The streamBuffer [ms] (default 20ms) is less interesting. It means that the server should read PCM data chunks of this duration (from the pipe) before passing it to the encoder. So the server is reading continuously 20ms of audio data and is feeding these chunks into the FLAC encoder. The encoder might itself buffer the chunks because it needs a certain amount of audio before encoding it (this is the encoder delay), which is in case of FLAC is ~26ms (ogg vorbis needs ~200ms AFAIK). So a streamBuffer of 20ms is a good choice.
When using PCM codec on the server, you will not have any encoder delay. Using a small streamBuffer of e.g. 1ms would cause 1000 small TCP packets per second, causing overhead introduced by the ethernet/TCP packet overhead (small amount of payload and relatively big amount of header data)
To summarize: you can play around with the Buffer size, reboot your router, sniff the traffic with tcpdump, maybe check with top if you maybe have CPU load problems.

>All comments

Buffer [ms] (default 1000ms) is the total buffer size (or better buffer duration) between recording the signal on the server and playing it out on the client.
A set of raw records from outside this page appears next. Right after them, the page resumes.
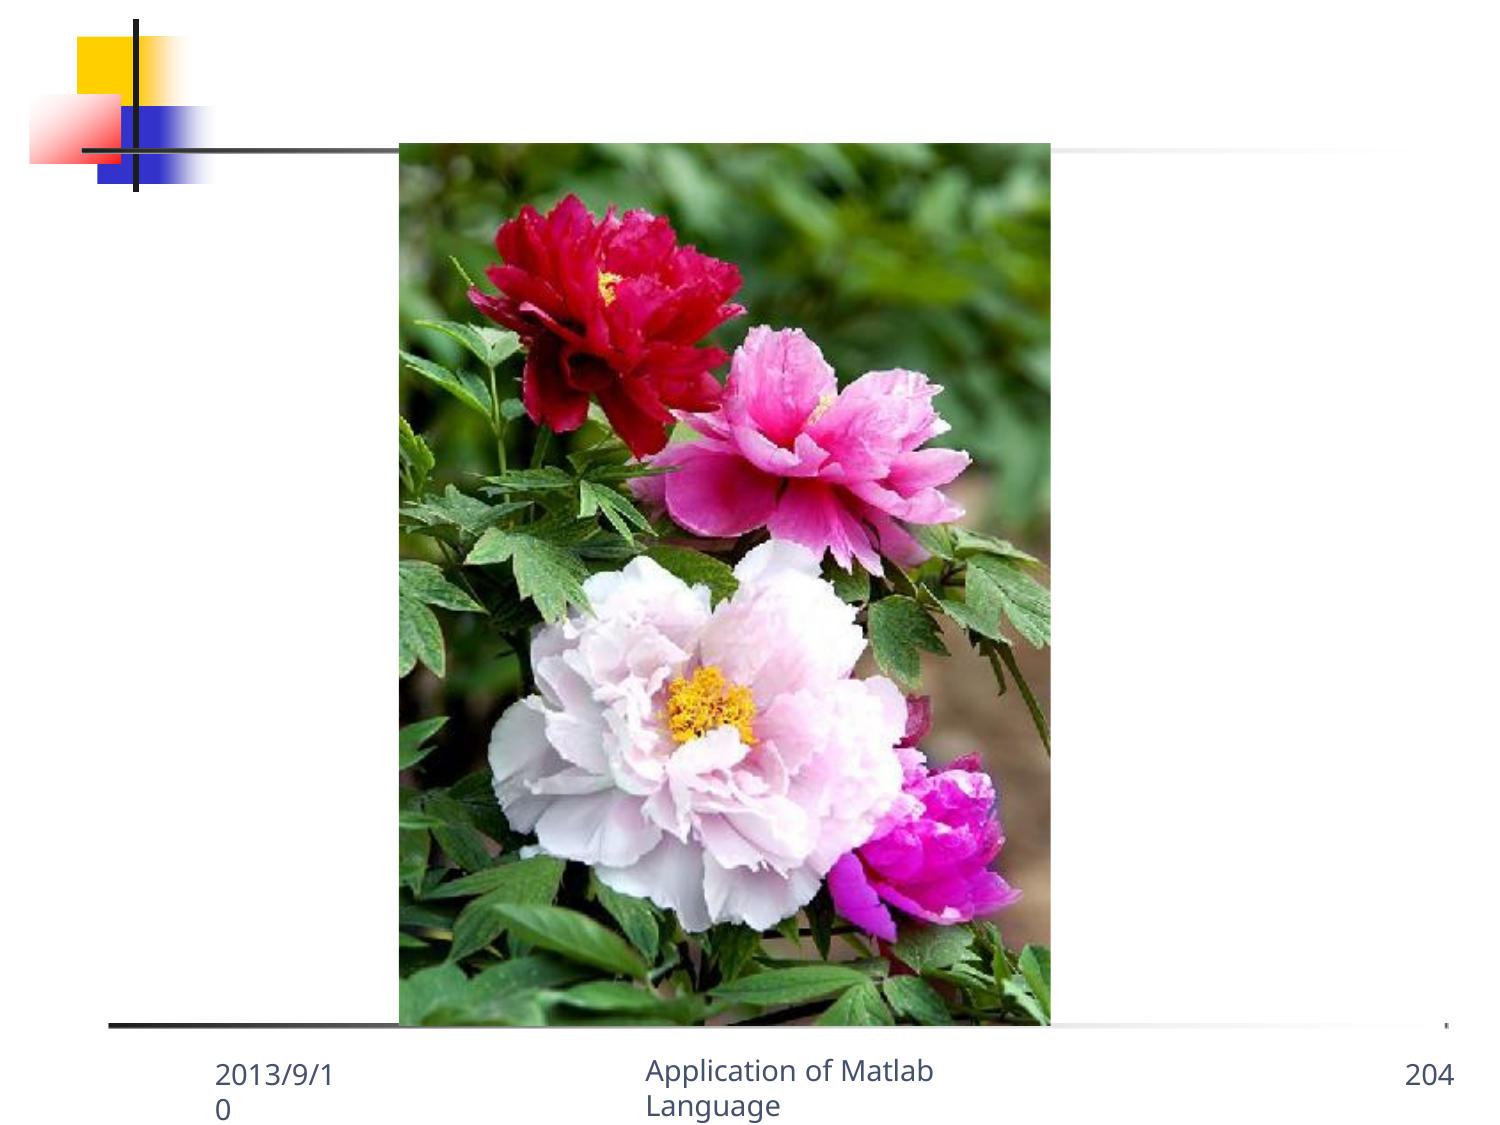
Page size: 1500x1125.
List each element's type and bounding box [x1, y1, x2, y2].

footer [212, 1056, 351, 1125]
slide_number [1400, 1056, 1457, 1125]
picture [1051, 148, 1431, 154]
text_box [398, 143, 1051, 1027]
picture [108, 1023, 1458, 1029]
slide_number [643, 1051, 987, 1125]
picture [29, 36, 398, 184]
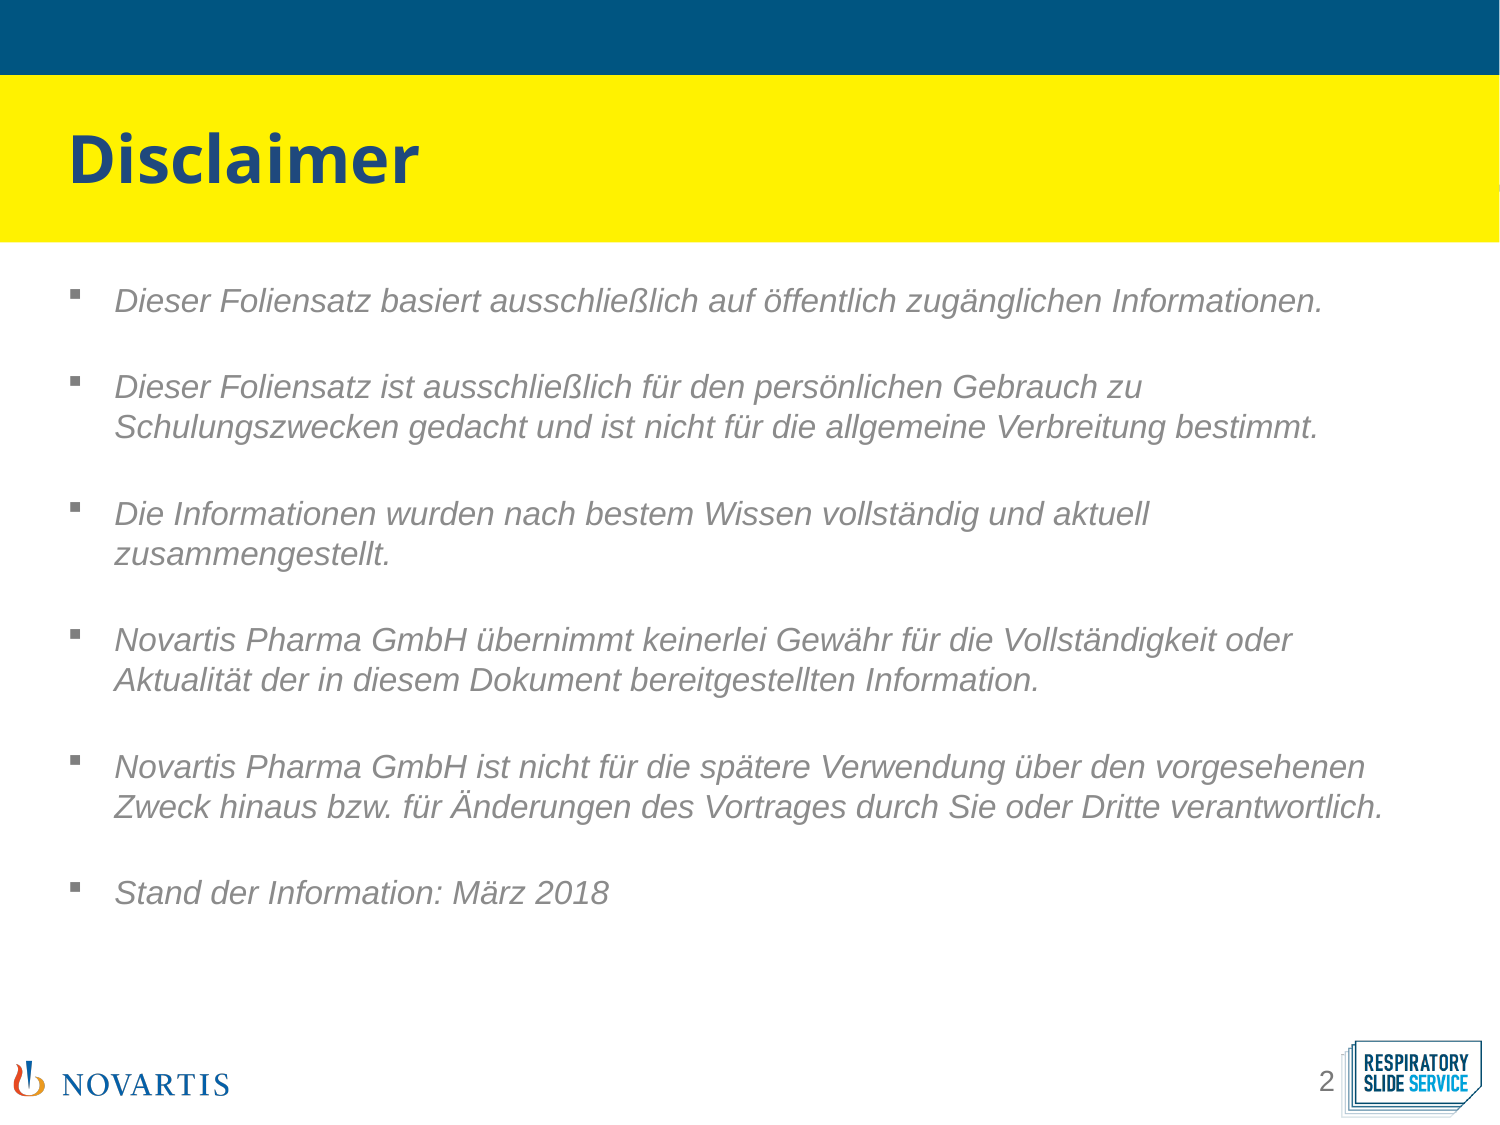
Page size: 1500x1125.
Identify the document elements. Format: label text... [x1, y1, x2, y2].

text_box Disclaimer [67, 87, 1418, 227]
picture [1328, 1027, 1497, 1125]
text_box Dieser Foliensatz basiert ausschließlich auf öffentlich zugänglichen Informationen. Dieser Foliensatz ist ausschließlich für den persönlichen Gebrauch zu Schulungszwecken gedacht und ist nicht für die allgemeine Verbreitung bestimmt. Die Informationen wurden nach bestem Wissen vollständig und aktuell zusammengestellt. Novartis Pharma GmbH übernimmt keinerlei Gewähr für die Vollständigkeit oder Aktualität der in diesem Dokument bereitgestellten Information. Novartis Pharma GmbH ist nicht für die spätere Verwendung über den vorgesehenen Zweck hinaus bzw. für Änderungen des Vortrages durch Sie oder Dritte verantwortlich. Stand der Information: März 2018 [67, 279, 1418, 940]
picture [11, 1058, 231, 1099]
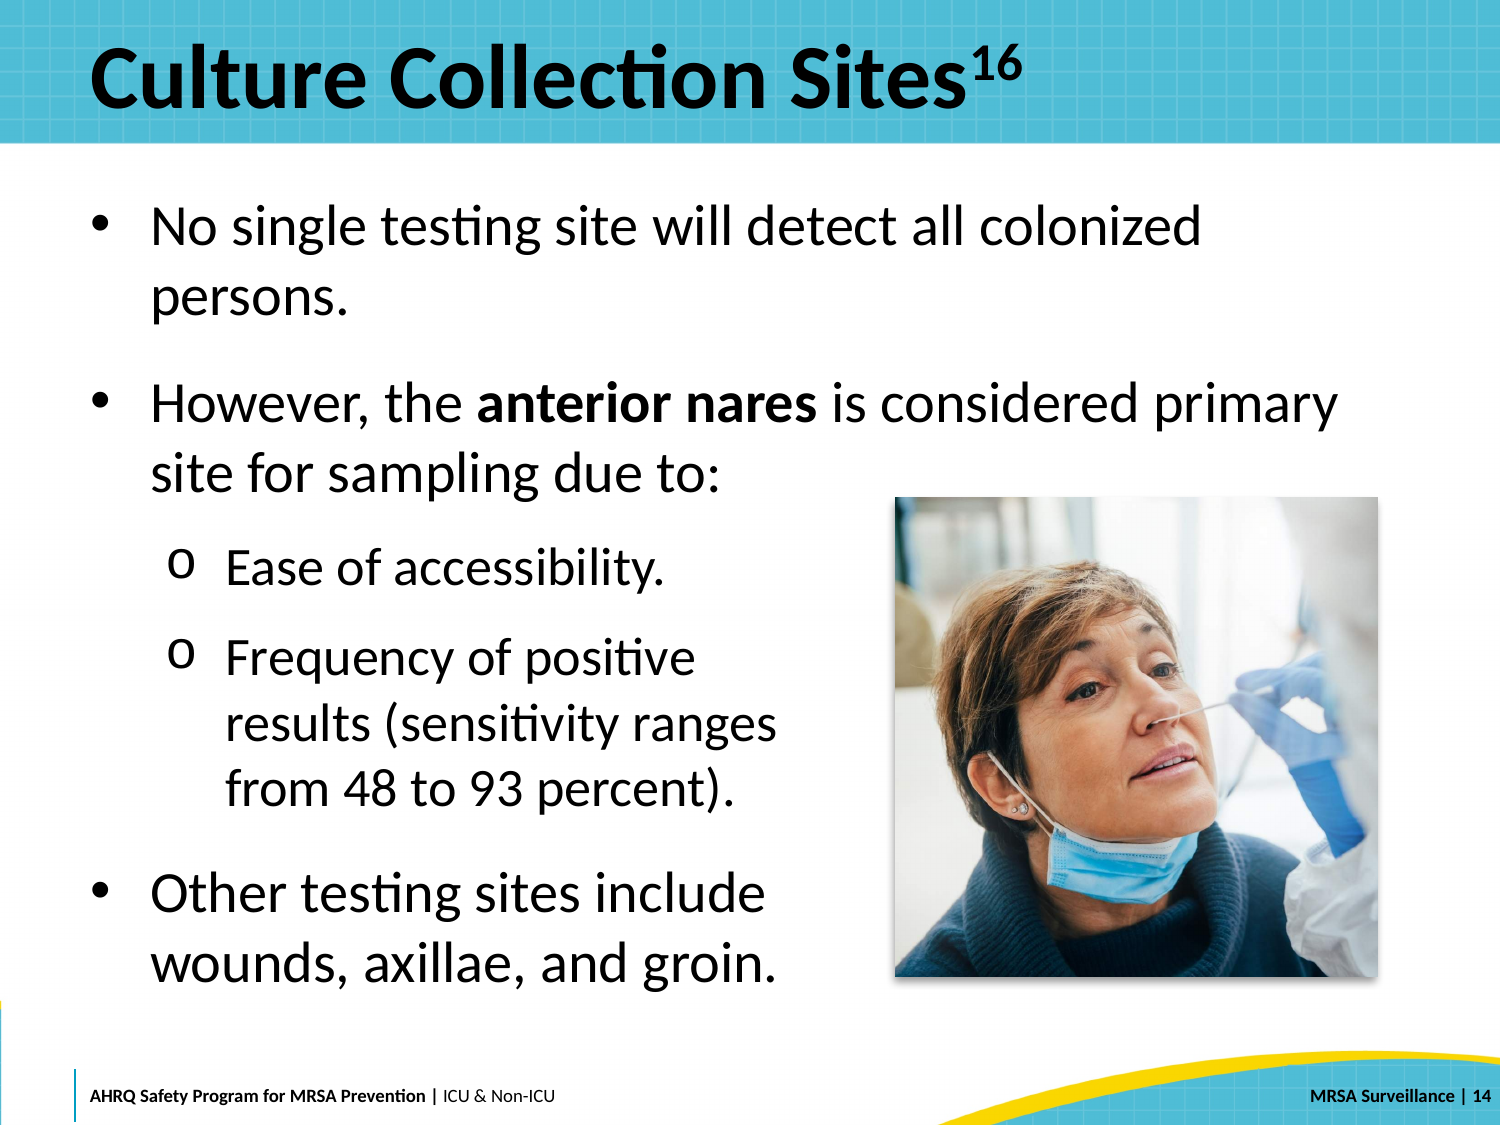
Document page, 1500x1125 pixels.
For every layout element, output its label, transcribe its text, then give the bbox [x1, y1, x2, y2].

list No single testing site will detect all colonized persons. However, the anterior nares is considered primary site for sampling due to: [75, 179, 1425, 537]
slide_number | 14 [1455, 1065, 1500, 1125]
picture [0, 0, 1500, 1125]
title Culture Collection Sites16 [75, 0, 1425, 150]
list Ease of accessibility. Frequency of positive results (sensitivity ranges from 48 to 93 percent). Other testing sites include wounds, axillae, and groin. [75, 524, 805, 1062]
This can be translated directly to the total latency of the audio signal: if you press play or pause or skip a track, you will always notice a delay of 1000ms because of this buffer.
Drop outs should be caused in most cases by an empty buffer. Sometimes I can see in my router statistics huge traffic causing kind of "flooding" (I guess they are caused by retransmissions).
Snapcast is TCP based and so single packets might be retransmitted if they were lost or completely out of order, or having the wrong checksum, ... (and nope, it would be hard to move to UDP :) )
If you're facing drop outs, you can try to make this buffer larger. You can try to find out the root cause (no TCP packets, or duplicated and retransmitted packets, ...) by using tcpdump or wireshark on your client and/or server.
The streamBuffer [ms] (default 20ms) is less interesting. It means that the server should read PCM data chunks of this duration (from the pipe) before passing it to the encoder. So the server is reading continuously 20ms of audio data and is feeding these chunks into the FLAC encoder. The encoder might itself buffer the chunks because it needs a certain amount of audio before encoding it (this is the encoder delay), which is in case of FLAC is ~26ms (ogg vorbis needs ~200ms AFAIK). So a streamBuffer of 20ms is a good choice.
When using PCM codec on the server, you will not have any encoder delay. Using a small streamBuffer of e.g. 1ms would cause 1000 small TCP packets per second, causing overhead introduced by the ethernet/TCP packet overhead (small amount of payload and relatively big amount of header data)
To summarize: you can play around with the Buffer size, reboot your router, sniff the traffic with tcpdump, maybe check with top if you maybe have CPU load problems.